Department of Surgery, The University of Hong Kong, Hong Kong, SAR, China.
Ann Surg Oncol. 2013 Jun;20(6):1918-26. doi: 10.1245/s10434-012-2849-6. Epub 2013 Jan 11.
Both ultrasonic coagulation (Harmonic Scalpel) (HS) and bipolar coagulation (Ligasure) (LS) are new energy devices commonly used in open thyroidectomy. This systematic review aimed at comparing the efficacy and surgical outcomes of total thyroidectomy (TT) between HS and. LS.
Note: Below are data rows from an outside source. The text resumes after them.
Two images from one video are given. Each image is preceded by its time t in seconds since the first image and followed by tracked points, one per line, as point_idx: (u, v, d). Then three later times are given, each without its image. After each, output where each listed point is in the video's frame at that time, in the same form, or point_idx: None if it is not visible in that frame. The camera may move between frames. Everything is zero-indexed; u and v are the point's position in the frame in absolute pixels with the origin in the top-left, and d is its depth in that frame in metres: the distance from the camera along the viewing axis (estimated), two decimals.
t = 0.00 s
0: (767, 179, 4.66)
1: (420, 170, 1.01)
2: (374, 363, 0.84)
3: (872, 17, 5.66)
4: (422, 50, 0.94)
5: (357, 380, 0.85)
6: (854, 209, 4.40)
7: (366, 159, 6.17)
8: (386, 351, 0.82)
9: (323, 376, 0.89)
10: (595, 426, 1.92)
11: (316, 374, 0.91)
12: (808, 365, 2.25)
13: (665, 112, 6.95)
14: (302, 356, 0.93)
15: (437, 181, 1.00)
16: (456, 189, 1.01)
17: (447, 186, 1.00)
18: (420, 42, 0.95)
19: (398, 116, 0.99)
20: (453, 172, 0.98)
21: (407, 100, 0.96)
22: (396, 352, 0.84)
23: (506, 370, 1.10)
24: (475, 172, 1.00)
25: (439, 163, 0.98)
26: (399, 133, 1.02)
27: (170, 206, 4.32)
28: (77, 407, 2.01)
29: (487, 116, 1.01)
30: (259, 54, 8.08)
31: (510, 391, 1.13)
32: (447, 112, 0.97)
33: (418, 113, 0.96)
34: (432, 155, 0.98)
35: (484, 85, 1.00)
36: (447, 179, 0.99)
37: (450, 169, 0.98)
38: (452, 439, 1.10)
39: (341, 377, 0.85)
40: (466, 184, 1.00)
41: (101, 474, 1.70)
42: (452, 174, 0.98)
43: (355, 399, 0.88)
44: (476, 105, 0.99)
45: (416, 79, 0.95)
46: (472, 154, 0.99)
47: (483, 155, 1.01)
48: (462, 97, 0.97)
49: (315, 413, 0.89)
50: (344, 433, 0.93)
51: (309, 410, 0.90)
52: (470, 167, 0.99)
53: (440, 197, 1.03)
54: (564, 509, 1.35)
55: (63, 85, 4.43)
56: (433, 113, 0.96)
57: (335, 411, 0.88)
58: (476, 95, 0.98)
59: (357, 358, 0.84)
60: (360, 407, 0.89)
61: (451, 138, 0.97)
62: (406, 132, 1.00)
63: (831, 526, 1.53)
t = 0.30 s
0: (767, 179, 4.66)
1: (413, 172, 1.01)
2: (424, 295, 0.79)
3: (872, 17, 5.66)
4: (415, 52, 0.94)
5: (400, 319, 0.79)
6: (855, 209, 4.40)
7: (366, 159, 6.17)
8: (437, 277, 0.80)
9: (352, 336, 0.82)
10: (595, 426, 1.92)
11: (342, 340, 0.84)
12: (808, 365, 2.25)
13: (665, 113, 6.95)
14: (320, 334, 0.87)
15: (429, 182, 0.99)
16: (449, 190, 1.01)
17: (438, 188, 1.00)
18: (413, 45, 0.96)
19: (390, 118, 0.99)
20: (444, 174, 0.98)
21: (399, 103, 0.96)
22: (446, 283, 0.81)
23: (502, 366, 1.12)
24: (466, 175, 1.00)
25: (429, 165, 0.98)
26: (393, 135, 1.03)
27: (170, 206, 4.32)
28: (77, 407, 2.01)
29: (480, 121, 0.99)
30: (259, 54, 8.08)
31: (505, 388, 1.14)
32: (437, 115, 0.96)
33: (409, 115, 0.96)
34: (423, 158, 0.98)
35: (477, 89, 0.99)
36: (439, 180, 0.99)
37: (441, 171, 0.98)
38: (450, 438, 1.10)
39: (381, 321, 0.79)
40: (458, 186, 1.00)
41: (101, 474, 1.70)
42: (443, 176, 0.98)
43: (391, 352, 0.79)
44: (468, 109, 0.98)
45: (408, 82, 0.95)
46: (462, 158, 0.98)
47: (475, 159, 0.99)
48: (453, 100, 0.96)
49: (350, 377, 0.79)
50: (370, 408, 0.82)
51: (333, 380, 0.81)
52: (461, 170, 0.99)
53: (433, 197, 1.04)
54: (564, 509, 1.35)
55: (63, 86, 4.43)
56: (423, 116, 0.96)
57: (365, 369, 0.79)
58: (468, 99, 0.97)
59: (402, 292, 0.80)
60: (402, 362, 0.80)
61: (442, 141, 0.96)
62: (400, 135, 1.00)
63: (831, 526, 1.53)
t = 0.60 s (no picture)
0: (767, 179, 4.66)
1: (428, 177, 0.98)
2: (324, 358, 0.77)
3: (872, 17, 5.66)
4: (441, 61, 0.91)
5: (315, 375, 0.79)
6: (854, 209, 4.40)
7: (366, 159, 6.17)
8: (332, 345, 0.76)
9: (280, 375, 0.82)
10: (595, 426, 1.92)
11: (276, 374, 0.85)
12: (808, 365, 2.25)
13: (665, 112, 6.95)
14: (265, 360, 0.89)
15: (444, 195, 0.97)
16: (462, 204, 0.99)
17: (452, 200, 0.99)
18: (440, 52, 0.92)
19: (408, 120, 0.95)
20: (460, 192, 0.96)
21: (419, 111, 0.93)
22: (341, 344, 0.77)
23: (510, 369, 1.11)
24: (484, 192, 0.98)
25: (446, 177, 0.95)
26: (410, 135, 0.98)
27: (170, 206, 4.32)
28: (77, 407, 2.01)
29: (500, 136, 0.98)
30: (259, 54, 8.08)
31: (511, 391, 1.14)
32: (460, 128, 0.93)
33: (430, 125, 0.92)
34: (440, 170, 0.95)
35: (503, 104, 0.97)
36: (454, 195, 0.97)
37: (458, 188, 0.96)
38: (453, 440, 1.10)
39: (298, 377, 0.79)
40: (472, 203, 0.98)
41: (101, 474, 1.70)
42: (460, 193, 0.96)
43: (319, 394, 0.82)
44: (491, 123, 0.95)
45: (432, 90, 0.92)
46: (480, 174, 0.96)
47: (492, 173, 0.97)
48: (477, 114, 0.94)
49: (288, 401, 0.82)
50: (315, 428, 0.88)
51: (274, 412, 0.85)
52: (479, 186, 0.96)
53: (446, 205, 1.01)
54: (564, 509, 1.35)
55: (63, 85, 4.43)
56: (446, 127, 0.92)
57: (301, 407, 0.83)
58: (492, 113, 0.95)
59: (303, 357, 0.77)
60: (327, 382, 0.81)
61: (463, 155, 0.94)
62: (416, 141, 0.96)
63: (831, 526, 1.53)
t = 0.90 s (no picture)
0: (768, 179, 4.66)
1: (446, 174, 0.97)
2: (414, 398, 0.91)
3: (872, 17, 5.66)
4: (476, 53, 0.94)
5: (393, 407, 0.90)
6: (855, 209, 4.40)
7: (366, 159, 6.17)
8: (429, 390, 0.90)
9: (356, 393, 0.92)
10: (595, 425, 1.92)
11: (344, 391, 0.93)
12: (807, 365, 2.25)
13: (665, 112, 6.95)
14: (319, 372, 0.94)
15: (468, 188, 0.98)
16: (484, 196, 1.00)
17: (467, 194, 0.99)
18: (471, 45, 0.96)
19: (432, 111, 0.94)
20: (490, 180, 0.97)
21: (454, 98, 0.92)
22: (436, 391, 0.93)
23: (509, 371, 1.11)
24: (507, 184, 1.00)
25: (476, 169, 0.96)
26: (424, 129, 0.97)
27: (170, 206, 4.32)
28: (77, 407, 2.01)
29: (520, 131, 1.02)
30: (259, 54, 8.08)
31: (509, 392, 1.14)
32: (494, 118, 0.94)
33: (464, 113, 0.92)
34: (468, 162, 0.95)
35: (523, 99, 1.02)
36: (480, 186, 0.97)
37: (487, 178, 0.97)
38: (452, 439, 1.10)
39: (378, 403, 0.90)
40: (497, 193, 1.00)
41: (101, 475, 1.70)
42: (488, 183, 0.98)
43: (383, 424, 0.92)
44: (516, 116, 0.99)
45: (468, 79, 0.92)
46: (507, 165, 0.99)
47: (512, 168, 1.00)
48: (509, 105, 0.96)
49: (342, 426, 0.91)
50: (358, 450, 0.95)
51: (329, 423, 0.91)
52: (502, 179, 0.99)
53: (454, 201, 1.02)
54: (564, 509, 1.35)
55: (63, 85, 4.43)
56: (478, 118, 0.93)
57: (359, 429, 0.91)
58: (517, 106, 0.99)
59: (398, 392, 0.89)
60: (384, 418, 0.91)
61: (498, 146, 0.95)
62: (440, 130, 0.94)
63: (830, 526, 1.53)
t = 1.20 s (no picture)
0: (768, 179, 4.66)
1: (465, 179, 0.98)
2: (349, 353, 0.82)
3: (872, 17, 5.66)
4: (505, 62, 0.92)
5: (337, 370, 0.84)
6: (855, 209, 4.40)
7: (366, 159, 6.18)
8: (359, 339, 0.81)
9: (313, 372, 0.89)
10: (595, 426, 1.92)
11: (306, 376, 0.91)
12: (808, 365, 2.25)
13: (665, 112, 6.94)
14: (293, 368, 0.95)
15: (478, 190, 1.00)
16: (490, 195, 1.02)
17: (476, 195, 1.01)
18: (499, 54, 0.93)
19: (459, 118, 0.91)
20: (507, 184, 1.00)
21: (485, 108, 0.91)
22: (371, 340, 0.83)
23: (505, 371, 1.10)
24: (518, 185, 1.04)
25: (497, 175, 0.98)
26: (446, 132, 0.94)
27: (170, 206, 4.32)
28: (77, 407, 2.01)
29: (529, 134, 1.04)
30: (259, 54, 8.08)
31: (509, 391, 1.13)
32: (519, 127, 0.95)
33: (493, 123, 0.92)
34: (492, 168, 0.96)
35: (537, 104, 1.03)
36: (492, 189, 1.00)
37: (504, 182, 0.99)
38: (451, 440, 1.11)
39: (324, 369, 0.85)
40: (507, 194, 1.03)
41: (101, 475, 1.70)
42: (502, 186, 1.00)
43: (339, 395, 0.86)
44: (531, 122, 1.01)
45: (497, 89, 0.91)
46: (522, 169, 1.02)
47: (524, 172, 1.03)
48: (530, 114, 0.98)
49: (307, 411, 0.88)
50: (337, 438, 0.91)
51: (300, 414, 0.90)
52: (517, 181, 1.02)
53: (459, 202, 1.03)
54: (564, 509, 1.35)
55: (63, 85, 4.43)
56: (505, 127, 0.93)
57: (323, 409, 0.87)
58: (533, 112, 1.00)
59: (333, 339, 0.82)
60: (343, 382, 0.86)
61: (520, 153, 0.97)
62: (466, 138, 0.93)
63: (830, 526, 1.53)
A systematic review of the literature was performed to identify studies comparing HS and LS. Intraoperative outcomes, surgically related complications, overall morbidity, and hospital stay were evaluated. Meta-analysis was performed using a fixed-effects model.
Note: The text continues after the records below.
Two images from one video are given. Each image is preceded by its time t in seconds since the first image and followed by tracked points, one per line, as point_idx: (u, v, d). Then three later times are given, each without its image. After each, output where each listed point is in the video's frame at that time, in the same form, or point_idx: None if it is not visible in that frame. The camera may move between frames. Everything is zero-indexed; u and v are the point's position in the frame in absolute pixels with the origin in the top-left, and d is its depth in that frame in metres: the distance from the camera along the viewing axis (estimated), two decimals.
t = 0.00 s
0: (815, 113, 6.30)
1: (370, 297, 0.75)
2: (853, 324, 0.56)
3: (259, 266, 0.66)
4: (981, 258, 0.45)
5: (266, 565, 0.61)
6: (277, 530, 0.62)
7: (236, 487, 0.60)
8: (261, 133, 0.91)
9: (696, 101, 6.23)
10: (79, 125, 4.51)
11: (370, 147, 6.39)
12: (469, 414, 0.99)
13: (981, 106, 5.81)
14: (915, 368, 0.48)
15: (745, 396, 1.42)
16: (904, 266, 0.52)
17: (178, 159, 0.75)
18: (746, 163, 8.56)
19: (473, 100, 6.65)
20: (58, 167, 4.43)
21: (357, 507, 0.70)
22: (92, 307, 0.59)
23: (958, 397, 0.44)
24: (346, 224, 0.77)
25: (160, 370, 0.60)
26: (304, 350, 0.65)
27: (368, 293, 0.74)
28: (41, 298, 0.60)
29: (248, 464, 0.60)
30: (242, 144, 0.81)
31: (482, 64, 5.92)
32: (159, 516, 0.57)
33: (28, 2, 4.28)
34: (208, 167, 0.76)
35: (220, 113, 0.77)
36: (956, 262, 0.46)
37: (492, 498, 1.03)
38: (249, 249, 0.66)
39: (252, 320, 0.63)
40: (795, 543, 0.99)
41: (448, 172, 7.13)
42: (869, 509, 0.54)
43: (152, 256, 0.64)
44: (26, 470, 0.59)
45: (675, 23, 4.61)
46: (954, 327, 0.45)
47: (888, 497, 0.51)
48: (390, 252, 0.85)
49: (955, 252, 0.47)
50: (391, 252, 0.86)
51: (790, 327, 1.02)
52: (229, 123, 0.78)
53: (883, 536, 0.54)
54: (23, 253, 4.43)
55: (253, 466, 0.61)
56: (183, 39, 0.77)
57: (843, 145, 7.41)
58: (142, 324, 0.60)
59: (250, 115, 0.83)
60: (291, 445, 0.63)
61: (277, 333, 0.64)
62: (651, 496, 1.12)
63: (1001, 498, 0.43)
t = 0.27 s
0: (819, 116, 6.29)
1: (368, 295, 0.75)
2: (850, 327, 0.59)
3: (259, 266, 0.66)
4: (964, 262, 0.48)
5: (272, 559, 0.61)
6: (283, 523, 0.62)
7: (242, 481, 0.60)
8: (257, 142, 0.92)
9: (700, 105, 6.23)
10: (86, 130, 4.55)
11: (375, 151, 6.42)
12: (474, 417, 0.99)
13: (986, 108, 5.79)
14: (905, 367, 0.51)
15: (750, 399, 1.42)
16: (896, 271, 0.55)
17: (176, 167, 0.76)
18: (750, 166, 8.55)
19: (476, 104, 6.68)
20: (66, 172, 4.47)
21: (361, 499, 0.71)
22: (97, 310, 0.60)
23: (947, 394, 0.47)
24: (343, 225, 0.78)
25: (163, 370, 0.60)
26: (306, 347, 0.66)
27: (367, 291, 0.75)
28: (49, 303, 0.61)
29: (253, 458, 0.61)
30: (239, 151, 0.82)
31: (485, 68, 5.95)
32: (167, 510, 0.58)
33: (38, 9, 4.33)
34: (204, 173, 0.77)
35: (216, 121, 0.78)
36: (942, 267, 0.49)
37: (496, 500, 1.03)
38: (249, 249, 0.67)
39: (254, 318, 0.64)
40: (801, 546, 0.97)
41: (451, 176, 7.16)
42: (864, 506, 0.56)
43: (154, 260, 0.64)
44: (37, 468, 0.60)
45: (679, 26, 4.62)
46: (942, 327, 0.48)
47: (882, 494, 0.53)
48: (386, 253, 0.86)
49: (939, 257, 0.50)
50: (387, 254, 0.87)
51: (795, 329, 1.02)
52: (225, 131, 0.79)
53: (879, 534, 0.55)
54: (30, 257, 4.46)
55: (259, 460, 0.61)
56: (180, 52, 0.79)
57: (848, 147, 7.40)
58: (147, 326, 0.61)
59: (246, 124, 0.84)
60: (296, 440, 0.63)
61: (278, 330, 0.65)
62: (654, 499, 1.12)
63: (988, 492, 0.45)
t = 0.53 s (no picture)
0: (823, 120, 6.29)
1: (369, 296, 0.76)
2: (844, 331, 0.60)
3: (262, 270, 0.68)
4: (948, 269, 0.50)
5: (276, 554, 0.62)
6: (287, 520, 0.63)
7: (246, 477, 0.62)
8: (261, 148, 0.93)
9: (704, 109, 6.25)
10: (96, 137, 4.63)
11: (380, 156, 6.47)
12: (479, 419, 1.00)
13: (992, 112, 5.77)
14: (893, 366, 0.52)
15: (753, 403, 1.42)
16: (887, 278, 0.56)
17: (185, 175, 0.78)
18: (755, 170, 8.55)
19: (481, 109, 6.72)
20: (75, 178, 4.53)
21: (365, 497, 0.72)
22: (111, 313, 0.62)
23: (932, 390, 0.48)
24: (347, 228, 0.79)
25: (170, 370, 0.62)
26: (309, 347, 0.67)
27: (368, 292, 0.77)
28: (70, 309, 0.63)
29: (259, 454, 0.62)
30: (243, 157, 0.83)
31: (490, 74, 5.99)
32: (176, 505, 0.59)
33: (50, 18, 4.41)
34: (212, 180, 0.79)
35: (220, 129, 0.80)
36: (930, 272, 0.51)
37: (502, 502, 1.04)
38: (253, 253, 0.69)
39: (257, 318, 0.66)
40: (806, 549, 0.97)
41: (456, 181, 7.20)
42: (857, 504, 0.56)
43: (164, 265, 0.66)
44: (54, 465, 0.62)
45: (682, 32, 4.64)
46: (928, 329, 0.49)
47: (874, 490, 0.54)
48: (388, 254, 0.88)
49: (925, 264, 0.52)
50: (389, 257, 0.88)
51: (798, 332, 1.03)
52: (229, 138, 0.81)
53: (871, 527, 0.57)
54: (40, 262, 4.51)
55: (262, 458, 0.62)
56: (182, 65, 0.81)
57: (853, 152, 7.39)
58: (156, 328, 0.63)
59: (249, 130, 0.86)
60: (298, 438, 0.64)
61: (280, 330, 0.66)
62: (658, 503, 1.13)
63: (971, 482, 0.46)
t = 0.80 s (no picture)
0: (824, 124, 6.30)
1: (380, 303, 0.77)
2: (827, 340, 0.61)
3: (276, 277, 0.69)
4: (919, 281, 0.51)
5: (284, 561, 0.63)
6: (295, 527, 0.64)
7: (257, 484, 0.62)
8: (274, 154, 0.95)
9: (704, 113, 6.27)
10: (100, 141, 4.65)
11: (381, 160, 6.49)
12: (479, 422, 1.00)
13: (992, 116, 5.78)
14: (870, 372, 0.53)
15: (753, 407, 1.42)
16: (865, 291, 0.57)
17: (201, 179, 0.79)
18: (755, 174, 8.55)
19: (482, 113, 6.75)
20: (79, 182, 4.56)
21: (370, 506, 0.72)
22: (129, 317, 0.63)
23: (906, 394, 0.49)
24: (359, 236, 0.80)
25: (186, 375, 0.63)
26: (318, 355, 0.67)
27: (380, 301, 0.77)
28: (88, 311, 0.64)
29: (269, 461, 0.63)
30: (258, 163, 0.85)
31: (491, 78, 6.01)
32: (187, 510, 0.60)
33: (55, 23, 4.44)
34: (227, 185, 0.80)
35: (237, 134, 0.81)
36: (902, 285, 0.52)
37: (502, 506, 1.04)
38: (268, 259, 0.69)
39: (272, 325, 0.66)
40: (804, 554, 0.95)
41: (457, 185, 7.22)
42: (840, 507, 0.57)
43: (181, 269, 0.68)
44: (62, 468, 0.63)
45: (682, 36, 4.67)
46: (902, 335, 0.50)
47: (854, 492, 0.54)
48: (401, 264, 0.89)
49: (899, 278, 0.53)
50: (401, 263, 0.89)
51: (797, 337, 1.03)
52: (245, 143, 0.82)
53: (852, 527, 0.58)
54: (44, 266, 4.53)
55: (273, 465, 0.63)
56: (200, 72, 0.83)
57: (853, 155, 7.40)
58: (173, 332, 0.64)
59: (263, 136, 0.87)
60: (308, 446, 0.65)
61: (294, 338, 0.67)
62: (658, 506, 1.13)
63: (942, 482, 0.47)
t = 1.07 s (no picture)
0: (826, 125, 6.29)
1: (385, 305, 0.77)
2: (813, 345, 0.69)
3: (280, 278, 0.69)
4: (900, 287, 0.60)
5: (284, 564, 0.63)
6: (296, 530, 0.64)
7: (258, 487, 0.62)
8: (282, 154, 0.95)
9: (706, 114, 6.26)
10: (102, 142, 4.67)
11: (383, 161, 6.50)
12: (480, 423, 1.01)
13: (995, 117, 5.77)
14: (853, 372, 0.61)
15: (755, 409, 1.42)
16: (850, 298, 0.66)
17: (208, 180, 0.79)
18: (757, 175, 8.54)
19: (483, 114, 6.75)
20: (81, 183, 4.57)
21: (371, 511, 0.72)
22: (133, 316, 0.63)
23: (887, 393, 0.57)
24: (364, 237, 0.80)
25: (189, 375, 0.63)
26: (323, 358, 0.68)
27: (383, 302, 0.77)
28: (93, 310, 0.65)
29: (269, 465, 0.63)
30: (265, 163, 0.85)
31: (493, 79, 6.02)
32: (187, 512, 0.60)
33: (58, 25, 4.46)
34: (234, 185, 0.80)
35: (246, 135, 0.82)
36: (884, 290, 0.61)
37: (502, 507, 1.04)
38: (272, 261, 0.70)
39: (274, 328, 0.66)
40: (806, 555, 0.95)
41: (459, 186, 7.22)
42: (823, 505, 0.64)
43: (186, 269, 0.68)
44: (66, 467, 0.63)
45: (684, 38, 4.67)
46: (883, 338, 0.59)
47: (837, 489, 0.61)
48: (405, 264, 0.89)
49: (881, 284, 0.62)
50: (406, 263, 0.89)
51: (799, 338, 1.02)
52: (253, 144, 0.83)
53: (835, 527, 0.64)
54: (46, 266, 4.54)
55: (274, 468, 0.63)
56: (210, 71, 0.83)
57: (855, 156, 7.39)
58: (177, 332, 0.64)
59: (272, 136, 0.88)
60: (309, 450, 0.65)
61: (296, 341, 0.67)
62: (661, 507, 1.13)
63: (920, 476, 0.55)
There were 8 studies that matched the selection criteria. Of the 963 patients who underwent TT, 433 (45.0 %) used HS (HS group) while 530 (55.0 %) used LS (LS group). Compared with LS, the HS group had significantly less volume of blood loss by 2.22 ml (95 % CI = 0.26-4.23 ml) (standardized mean difference [SMD] = -0.2, 95 % CI = -0.38 to -0.02) and reduced total operating time by 3.32 minutes (95 % CI = 1.62-5.03 minutes) (SMD = -0.28, 95 % CI = -0.42 to -0.15). There was no significant difference in temporary postoperative hypocalcemia (OR = 1.29, 95 % CI = 0.88-1.90), permanent postoperative hypocalcemia (OR = 1.45, 95 % CI = 0.23-9.26), temporary recurrent laryngeal nerve (RLN) injury (OR = 1.34; 95 % CI = 0.66-2.71), permanent RLN injury (OR = 1.00; 95 % CI = 0.25-4.03), hematoma (OR = 1.00; 95 % CI = 0.3-3.31), overall morbidity (OR = 1.21, 95 % CI = 0.87-1.69), and hospital stay (SMD = -0.03; 95 % CI = -0.07 to 0.01).
Compared with LS, using HS in TT significantly reduced the volume of blood loss and operating time. However, the clinical significance of these findings remained questionable because the overall mean difference appeared small. There was no significant difference in the rate of complications, overall morbidity, and hospital stay between the two devices.
超声凝固(Harmonic Scalpel)(HS)和双极电凝(Ligasure)(LS)都是常用于开放性甲状腺切除术的新型能源设备。本系统评价旨在比较 HS 和 LS 在全甲状腺切除术(TT)中的疗效和手术结果。
对比较 HS 和 LS 的文献进行系统评价。评估术中结果、与手术相关的并发症、总发病率和住院时间。使用固定效应模型进行荟萃分析。
有 8 项研究符合选择标准。在接受 TT 的 963 名患者中,433 名(45.0%)使用 HS(HS 组),530 名(55.0%)使用 LS(LS 组)。与 LS 相比,HS 组的出血量明显减少 2.22ml(95%CI=0.26-4.23ml)(标准化均数差[SMD]=-0.2,95%CI=-0.38 至-0.02),总手术时间减少 3.32 分钟(95%CI=1.62-5.03 分钟)(SMD=-0.28,95%CI=-0.42 至-0.15)。术后暂时性低钙血症(OR=1.29,95%CI=0.88-1.90)、永久性低钙血症(OR=1.45,95%CI=0.23-9.26)、暂时性喉返神经(RLN)损伤(OR=1.34;95%CI=0.66-2.71)、永久性 RLN 损伤(OR=1.00;95%CI=0.25-4.03)、血肿(OR=1.00;95%CI=0.3-3.31)、总发病率(OR=1.21,95%CI=0.87-1.69)和住院时间(SMD=-0.03;95%CI=-0.07 至 0.01)差异无统计学意义。
与 LS 相比,HS 在 TT 中可显著减少出血量和手术时间。然而,由于总体平均差异较小,这些发现的临床意义仍值得怀疑。两种设备之间的并发症发生率、总发病率和住院时间差异无统计学意义。